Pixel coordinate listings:
• • • • • • •

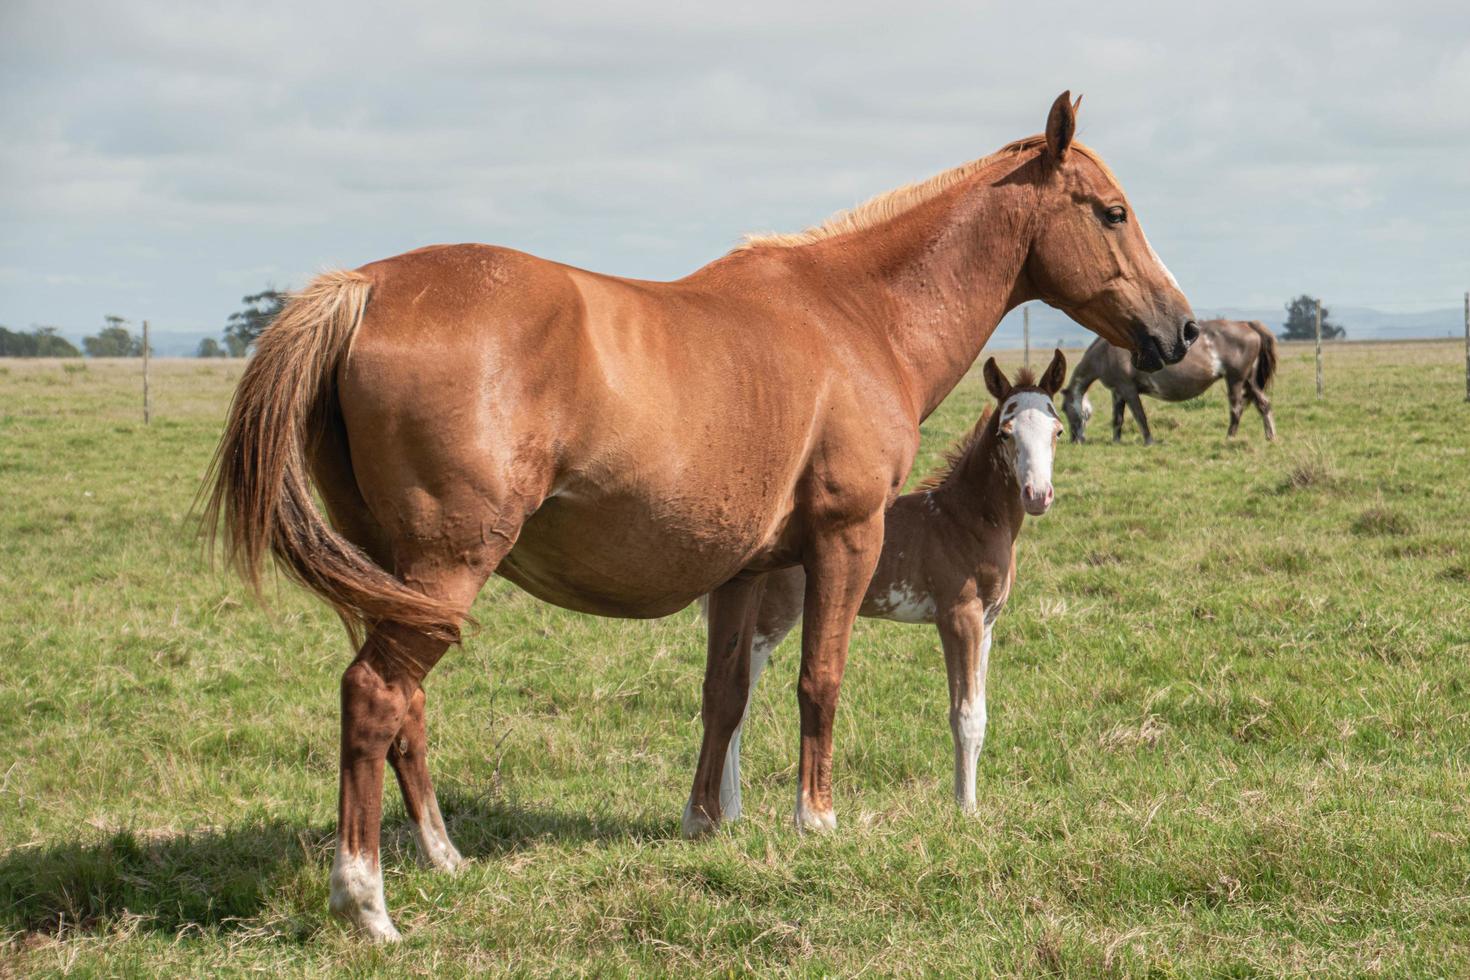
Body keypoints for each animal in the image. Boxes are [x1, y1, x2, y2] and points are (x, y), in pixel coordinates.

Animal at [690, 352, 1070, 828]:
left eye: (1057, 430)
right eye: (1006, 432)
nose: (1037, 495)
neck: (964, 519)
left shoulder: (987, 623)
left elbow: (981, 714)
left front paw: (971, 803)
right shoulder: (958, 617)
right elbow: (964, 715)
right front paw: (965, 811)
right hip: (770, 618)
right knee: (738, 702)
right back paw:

• • • • • • •

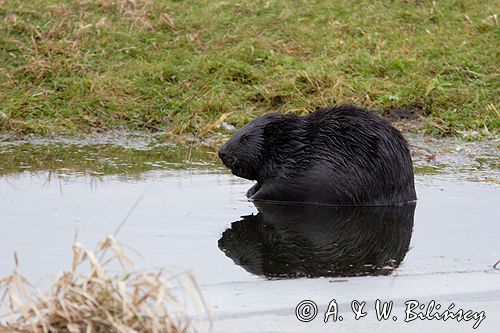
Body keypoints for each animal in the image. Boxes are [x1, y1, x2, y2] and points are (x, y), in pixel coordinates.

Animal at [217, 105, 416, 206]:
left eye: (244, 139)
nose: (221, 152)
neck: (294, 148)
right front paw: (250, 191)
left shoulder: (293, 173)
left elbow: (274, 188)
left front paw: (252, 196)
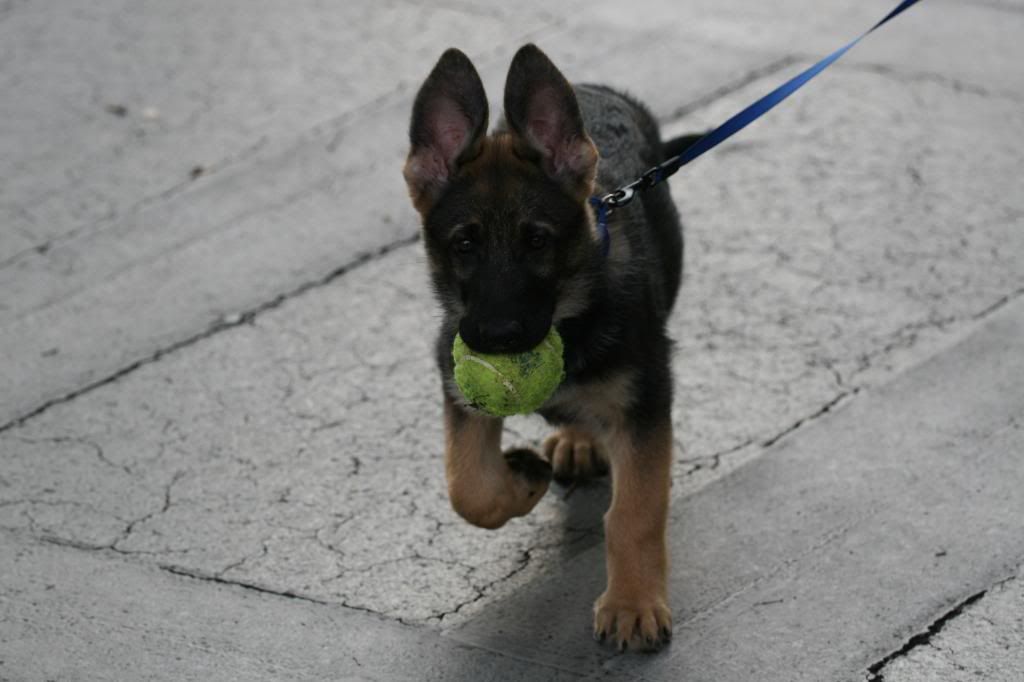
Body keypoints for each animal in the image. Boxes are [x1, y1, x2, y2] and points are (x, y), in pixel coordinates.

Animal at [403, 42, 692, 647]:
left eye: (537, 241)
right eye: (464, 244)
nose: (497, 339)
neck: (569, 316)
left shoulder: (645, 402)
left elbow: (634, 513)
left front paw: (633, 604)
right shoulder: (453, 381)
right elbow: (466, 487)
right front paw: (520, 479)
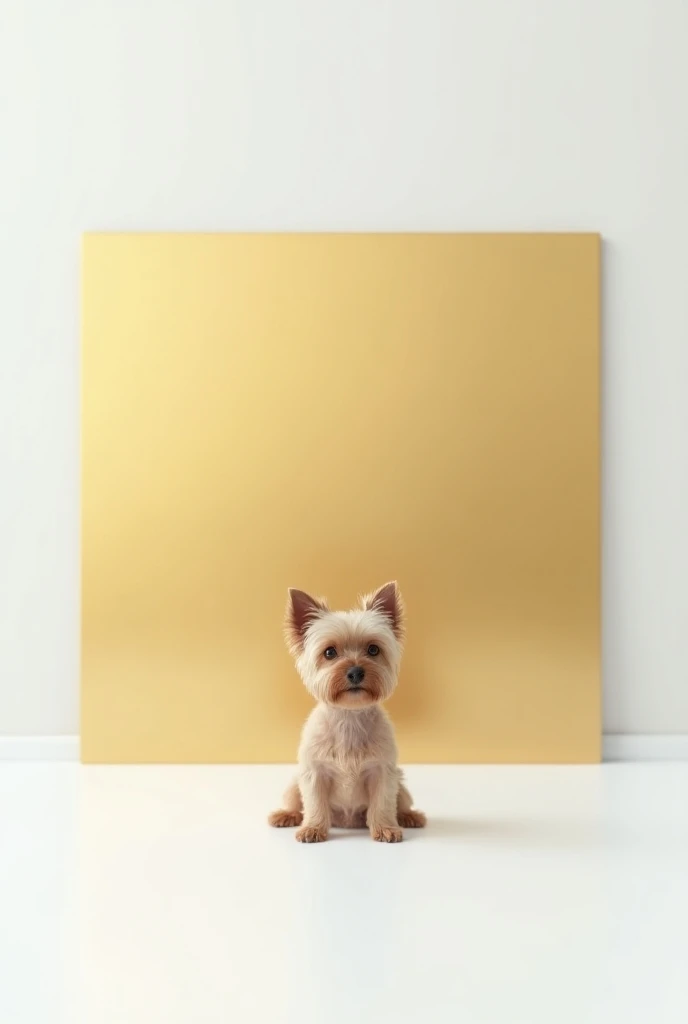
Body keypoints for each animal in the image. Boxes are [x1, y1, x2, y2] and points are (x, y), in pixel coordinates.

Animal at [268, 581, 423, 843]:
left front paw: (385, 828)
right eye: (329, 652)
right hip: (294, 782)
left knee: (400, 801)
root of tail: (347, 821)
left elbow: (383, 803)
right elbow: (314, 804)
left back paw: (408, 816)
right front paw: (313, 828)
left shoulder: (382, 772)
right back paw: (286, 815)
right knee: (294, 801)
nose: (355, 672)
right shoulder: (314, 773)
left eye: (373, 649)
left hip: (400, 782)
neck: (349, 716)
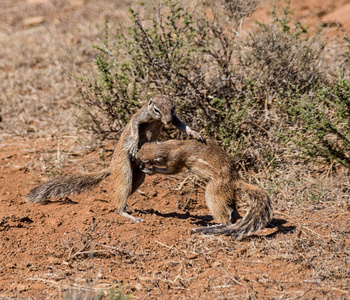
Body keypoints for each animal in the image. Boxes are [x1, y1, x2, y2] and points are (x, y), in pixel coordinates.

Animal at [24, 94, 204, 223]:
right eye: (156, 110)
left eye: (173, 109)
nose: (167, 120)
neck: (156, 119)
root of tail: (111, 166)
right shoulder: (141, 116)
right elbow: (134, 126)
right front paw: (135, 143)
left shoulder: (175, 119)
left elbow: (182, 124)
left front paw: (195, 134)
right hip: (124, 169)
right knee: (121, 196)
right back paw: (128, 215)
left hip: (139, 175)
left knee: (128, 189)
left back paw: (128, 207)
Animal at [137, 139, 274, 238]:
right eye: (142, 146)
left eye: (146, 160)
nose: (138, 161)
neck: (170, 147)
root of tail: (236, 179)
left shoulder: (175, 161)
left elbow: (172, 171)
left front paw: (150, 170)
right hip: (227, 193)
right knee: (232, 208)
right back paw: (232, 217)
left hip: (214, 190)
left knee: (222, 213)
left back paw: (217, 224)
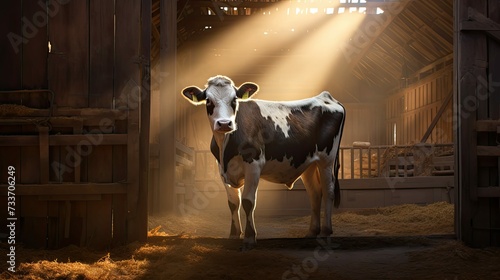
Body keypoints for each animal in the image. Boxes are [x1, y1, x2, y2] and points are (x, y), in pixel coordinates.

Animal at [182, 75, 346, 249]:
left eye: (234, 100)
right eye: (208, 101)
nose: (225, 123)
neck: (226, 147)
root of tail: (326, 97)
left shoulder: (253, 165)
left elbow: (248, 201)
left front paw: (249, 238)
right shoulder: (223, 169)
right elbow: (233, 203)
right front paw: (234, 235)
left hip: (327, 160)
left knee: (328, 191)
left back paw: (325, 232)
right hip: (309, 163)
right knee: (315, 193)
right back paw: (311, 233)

• • • • • • •

An exact copy of the lines above, from the one containing "nose: (167, 120)" down to the one containing "right back paw: (128, 215)" and including both, is the whole answer; retype it and nothing else.

Exercise result:
nose: (167, 120)
neck: (156, 119)
root of tail: (111, 166)
right shoulder: (141, 116)
right elbow: (134, 126)
right front paw: (135, 143)
left shoulder: (175, 119)
left elbow: (182, 124)
left front paw: (195, 134)
right hip: (124, 169)
right knee: (121, 196)
right back paw: (128, 215)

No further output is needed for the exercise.